- **Exercise directions**
Scan the records below for the line containing "30: (304, 298, 0.20)" and the line containing "46: (268, 265, 0.19)". Copy both, plus every line between, exactly.

- **Collected data**
• • • •
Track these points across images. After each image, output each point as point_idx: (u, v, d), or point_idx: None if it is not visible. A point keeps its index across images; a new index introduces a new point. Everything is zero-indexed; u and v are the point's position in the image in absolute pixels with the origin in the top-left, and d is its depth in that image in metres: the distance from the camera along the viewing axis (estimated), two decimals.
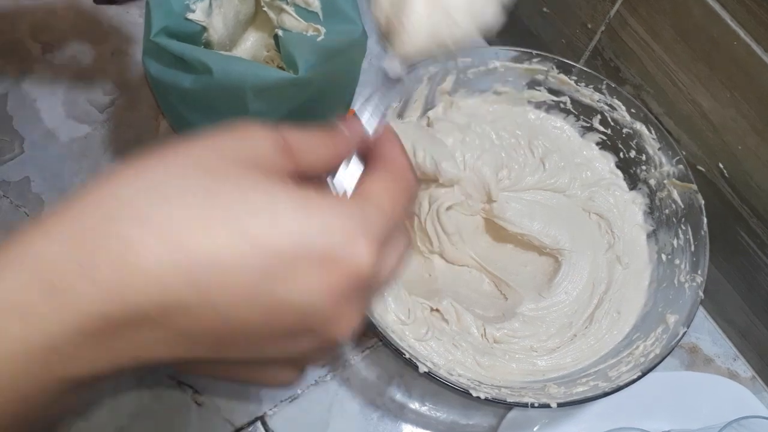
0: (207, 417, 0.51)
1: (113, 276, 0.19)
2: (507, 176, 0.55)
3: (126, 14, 0.69)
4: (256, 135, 0.22)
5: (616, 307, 0.51)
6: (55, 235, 0.19)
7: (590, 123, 0.57)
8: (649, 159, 0.54)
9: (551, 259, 0.55)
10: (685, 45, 0.49)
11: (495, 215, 0.54)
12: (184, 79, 0.42)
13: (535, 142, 0.56)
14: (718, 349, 0.58)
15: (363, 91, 0.52)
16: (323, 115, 0.49)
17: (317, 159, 0.25)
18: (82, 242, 0.19)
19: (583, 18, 0.57)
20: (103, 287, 0.19)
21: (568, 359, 0.49)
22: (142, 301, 0.19)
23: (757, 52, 0.44)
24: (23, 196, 0.59)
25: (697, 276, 0.48)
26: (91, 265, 0.19)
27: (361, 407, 0.52)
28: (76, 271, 0.18)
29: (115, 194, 0.20)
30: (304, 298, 0.20)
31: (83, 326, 0.19)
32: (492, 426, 0.52)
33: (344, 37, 0.45)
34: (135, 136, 0.63)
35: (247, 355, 0.22)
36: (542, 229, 0.53)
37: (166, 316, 0.19)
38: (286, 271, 0.19)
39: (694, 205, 0.51)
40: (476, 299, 0.53)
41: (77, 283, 0.18)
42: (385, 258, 0.23)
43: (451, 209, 0.53)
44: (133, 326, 0.19)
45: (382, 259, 0.22)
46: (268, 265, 0.19)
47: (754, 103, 0.46)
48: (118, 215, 0.19)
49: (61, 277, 0.18)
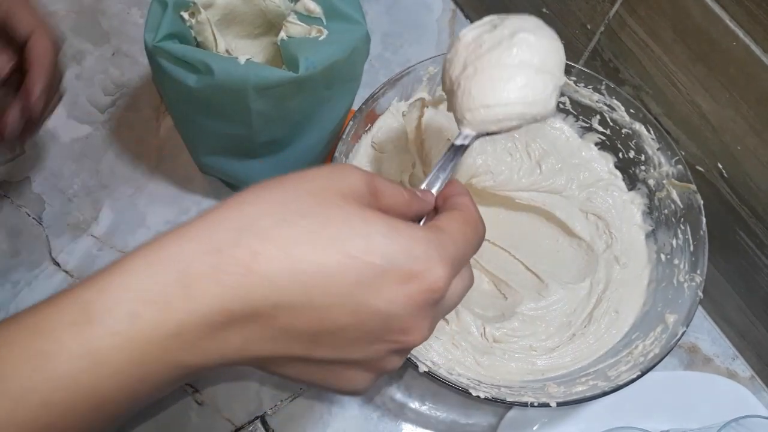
0: (207, 416, 0.51)
1: (238, 279, 0.22)
2: (491, 179, 0.55)
3: (127, 15, 0.69)
4: (354, 174, 0.26)
5: (615, 306, 0.52)
6: (193, 241, 0.23)
7: (589, 123, 0.58)
8: (648, 159, 0.54)
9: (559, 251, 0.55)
10: (684, 46, 0.49)
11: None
12: (188, 78, 0.42)
13: (532, 145, 0.56)
14: (717, 349, 0.58)
15: (364, 92, 0.52)
16: (325, 115, 0.49)
17: (396, 206, 0.28)
18: (216, 249, 0.23)
19: (582, 19, 0.58)
20: (228, 287, 0.22)
21: (567, 359, 0.50)
22: (258, 299, 0.22)
23: (756, 52, 0.44)
24: (24, 196, 0.59)
25: (696, 276, 0.48)
26: (222, 268, 0.22)
27: (361, 406, 0.53)
28: (208, 273, 0.22)
29: (244, 212, 0.24)
30: (388, 306, 0.24)
31: (206, 318, 0.22)
32: (492, 425, 0.52)
33: (347, 37, 0.45)
34: (136, 136, 0.63)
35: (333, 355, 0.25)
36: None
37: (276, 313, 0.23)
38: (375, 282, 0.23)
39: (693, 205, 0.51)
40: (476, 299, 0.53)
41: (208, 282, 0.22)
42: (456, 283, 0.27)
43: None
44: (246, 321, 0.23)
45: (453, 283, 0.26)
46: (362, 275, 0.23)
47: (752, 103, 0.46)
48: (246, 229, 0.23)
49: (195, 275, 0.22)
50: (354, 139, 0.51)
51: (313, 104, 0.47)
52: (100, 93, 0.65)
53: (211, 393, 0.52)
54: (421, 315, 0.25)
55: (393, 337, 0.25)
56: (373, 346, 0.25)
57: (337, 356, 0.25)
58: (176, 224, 0.24)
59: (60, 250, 0.57)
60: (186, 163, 0.60)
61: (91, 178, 0.60)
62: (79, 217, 0.58)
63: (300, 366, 0.26)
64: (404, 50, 0.71)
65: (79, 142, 0.62)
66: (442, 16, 0.74)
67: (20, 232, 0.57)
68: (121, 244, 0.57)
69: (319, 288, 0.23)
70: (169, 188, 0.60)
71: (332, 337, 0.24)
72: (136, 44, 0.67)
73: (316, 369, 0.26)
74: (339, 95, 0.49)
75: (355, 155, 0.52)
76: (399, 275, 0.24)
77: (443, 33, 0.73)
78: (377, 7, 0.74)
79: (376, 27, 0.72)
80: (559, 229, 0.56)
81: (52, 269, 0.56)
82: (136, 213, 0.59)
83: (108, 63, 0.66)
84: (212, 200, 0.60)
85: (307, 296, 0.23)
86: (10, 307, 0.54)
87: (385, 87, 0.52)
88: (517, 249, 0.56)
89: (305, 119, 0.48)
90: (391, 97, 0.53)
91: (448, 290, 0.26)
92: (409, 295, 0.24)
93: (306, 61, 0.43)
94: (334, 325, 0.24)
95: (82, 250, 0.57)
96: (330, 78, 0.45)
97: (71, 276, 0.56)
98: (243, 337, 0.23)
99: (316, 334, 0.24)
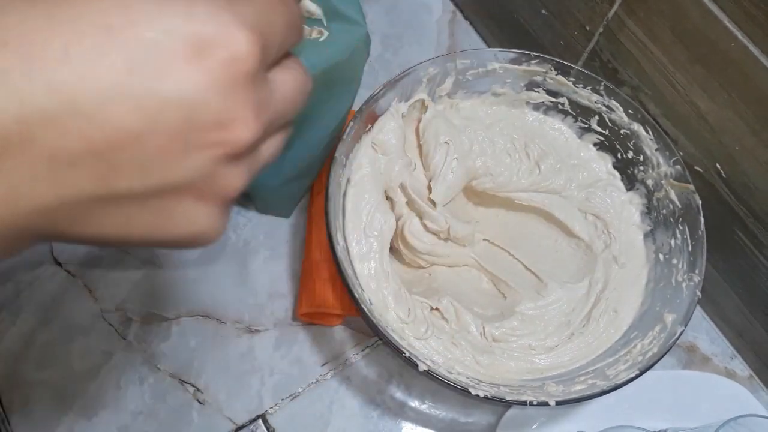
0: (208, 415, 0.51)
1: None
2: (491, 181, 0.56)
3: None
4: None
5: (614, 306, 0.52)
6: None
7: (588, 124, 0.58)
8: (647, 160, 0.55)
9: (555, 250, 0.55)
10: (682, 46, 0.49)
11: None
12: None
13: (531, 145, 0.57)
14: (716, 348, 0.59)
15: (364, 93, 0.52)
16: (325, 116, 0.49)
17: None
18: None
19: (581, 20, 0.58)
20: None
21: (566, 358, 0.50)
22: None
23: (755, 53, 0.44)
24: None
25: (695, 275, 0.48)
26: None
27: (362, 405, 0.53)
28: None
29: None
30: (181, 90, 0.18)
31: None
32: (491, 424, 0.52)
33: (348, 37, 0.45)
34: None
35: (142, 183, 0.19)
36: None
37: (31, 134, 0.17)
38: (154, 62, 0.17)
39: (692, 205, 0.51)
40: (475, 298, 0.53)
41: None
42: (280, 73, 0.22)
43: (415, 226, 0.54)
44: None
45: (262, 43, 0.20)
46: (132, 58, 0.17)
47: (751, 104, 0.46)
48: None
49: None
50: (354, 139, 0.51)
51: (313, 105, 0.47)
52: None
53: (213, 392, 0.52)
54: (234, 97, 0.19)
55: (210, 137, 0.19)
56: (190, 156, 0.19)
57: (148, 183, 0.19)
58: None
59: (62, 250, 0.57)
60: None
61: None
62: None
63: (107, 214, 0.19)
64: (404, 51, 0.71)
65: None
66: (442, 17, 0.75)
67: None
68: None
69: (78, 86, 0.17)
70: None
71: (127, 154, 0.18)
72: None
73: (132, 213, 0.20)
74: (339, 96, 0.49)
75: (356, 156, 0.52)
76: (184, 49, 0.18)
77: (443, 34, 0.73)
78: (377, 8, 0.74)
79: (376, 28, 0.72)
80: (558, 229, 0.57)
81: (54, 269, 0.56)
82: None
83: None
84: None
85: (62, 97, 0.17)
86: (12, 306, 0.54)
87: (385, 88, 0.52)
88: (517, 249, 0.56)
89: (305, 120, 0.48)
90: (390, 98, 0.53)
91: (262, 64, 0.20)
92: (206, 70, 0.18)
93: (306, 62, 0.43)
94: (119, 135, 0.18)
95: (83, 250, 0.57)
96: (330, 79, 0.46)
97: (73, 275, 0.56)
98: (7, 183, 0.17)
99: (102, 154, 0.18)
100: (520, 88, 0.58)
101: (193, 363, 0.53)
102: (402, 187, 0.53)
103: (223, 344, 0.54)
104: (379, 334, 0.44)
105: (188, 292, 0.56)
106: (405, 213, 0.53)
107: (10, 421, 0.50)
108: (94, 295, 0.55)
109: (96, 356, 0.53)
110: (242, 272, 0.57)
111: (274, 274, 0.57)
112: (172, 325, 0.55)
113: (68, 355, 0.53)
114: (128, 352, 0.53)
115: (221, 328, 0.55)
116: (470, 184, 0.56)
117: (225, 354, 0.54)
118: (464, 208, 0.59)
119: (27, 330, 0.53)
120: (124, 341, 0.54)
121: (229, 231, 0.59)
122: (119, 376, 0.52)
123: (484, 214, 0.59)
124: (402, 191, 0.53)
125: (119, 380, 0.52)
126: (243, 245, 0.58)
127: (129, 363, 0.53)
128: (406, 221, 0.53)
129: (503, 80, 0.58)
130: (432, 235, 0.54)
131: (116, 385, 0.52)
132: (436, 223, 0.53)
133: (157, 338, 0.54)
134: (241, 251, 0.58)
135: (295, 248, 0.59)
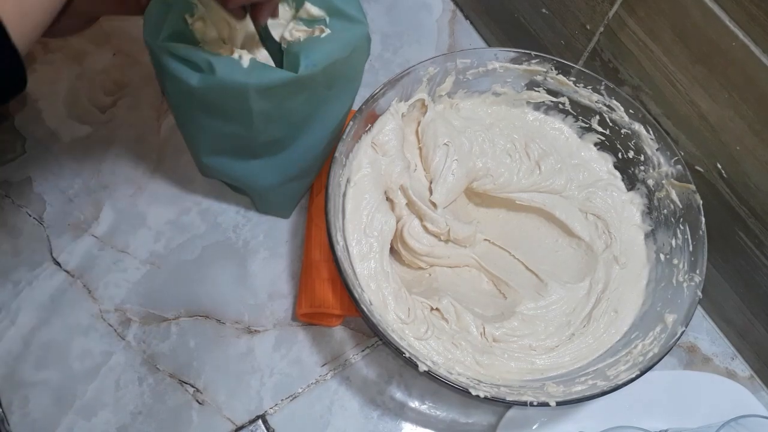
0: (208, 415, 0.51)
1: None
2: (492, 182, 0.55)
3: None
4: None
5: (614, 306, 0.52)
6: None
7: (589, 124, 0.58)
8: (648, 159, 0.55)
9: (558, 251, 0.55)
10: (683, 46, 0.49)
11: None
12: (190, 77, 0.43)
13: (531, 145, 0.57)
14: (717, 349, 0.58)
15: (364, 93, 0.52)
16: (325, 115, 0.49)
17: None
18: None
19: (582, 19, 0.58)
20: None
21: (566, 358, 0.50)
22: None
23: (756, 53, 0.44)
24: (25, 196, 0.59)
25: (696, 275, 0.48)
26: None
27: (362, 406, 0.53)
28: None
29: None
30: None
31: None
32: (491, 424, 0.52)
33: (348, 35, 0.45)
34: (136, 136, 0.63)
35: None
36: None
37: None
38: None
39: (693, 205, 0.51)
40: (476, 298, 0.53)
41: None
42: None
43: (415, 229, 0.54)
44: None
45: None
46: None
47: (752, 103, 0.46)
48: None
49: None
50: (354, 139, 0.51)
51: (313, 104, 0.47)
52: (101, 93, 0.65)
53: (212, 392, 0.52)
54: None
55: None
56: None
57: None
58: (177, 224, 0.23)
59: (61, 250, 0.57)
60: (187, 163, 0.61)
61: (92, 178, 0.60)
62: (79, 217, 0.58)
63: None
64: (404, 50, 0.71)
65: (79, 142, 0.62)
66: (442, 16, 0.74)
67: (21, 232, 0.58)
68: (121, 243, 0.57)
69: None
70: (169, 188, 0.60)
71: None
72: (136, 44, 0.67)
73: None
74: (339, 95, 0.49)
75: (356, 155, 0.52)
76: None
77: (443, 33, 0.73)
78: (377, 8, 0.74)
79: (376, 27, 0.72)
80: (558, 229, 0.57)
81: (53, 269, 0.56)
82: (137, 213, 0.59)
83: (109, 63, 0.66)
84: (213, 200, 0.60)
85: None
86: (12, 306, 0.54)
87: (385, 87, 0.52)
88: (517, 249, 0.56)
89: (306, 119, 0.48)
90: (391, 97, 0.53)
91: None
92: None
93: (307, 59, 0.43)
94: None
95: (82, 250, 0.57)
96: (331, 78, 0.46)
97: (72, 276, 0.56)
98: None
99: None
100: (520, 87, 0.58)
101: (192, 363, 0.53)
102: (402, 189, 0.53)
103: (223, 344, 0.54)
104: (379, 334, 0.44)
105: (188, 292, 0.56)
106: (405, 215, 0.53)
107: (9, 421, 0.50)
108: (94, 296, 0.55)
109: (95, 356, 0.53)
110: (242, 272, 0.57)
111: (273, 275, 0.57)
112: (171, 326, 0.55)
113: (68, 355, 0.53)
114: (127, 352, 0.53)
115: (221, 329, 0.55)
116: (471, 185, 0.56)
117: (225, 354, 0.54)
118: (465, 209, 0.59)
119: (26, 330, 0.53)
120: (124, 341, 0.54)
121: (229, 231, 0.59)
122: (118, 377, 0.52)
123: (485, 215, 0.59)
124: (402, 193, 0.53)
125: (118, 380, 0.52)
126: (243, 245, 0.58)
127: (128, 363, 0.53)
128: (405, 223, 0.53)
129: (504, 80, 0.57)
130: (432, 237, 0.54)
131: (116, 385, 0.52)
132: (436, 225, 0.52)
133: (156, 338, 0.54)
134: (240, 251, 0.58)
135: (295, 248, 0.59)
• • • •
- **Your solution**
30: (304, 298, 0.20)
31: (83, 326, 0.19)
32: (492, 426, 0.52)
33: (344, 37, 0.45)
34: (135, 136, 0.63)
35: (247, 355, 0.22)
36: (542, 229, 0.53)
37: (166, 316, 0.19)
38: (286, 271, 0.19)
39: (694, 205, 0.51)
40: (476, 299, 0.53)
41: (77, 283, 0.18)
42: (385, 258, 0.23)
43: (451, 209, 0.53)
44: (133, 326, 0.19)
45: (382, 259, 0.22)
46: (268, 265, 0.19)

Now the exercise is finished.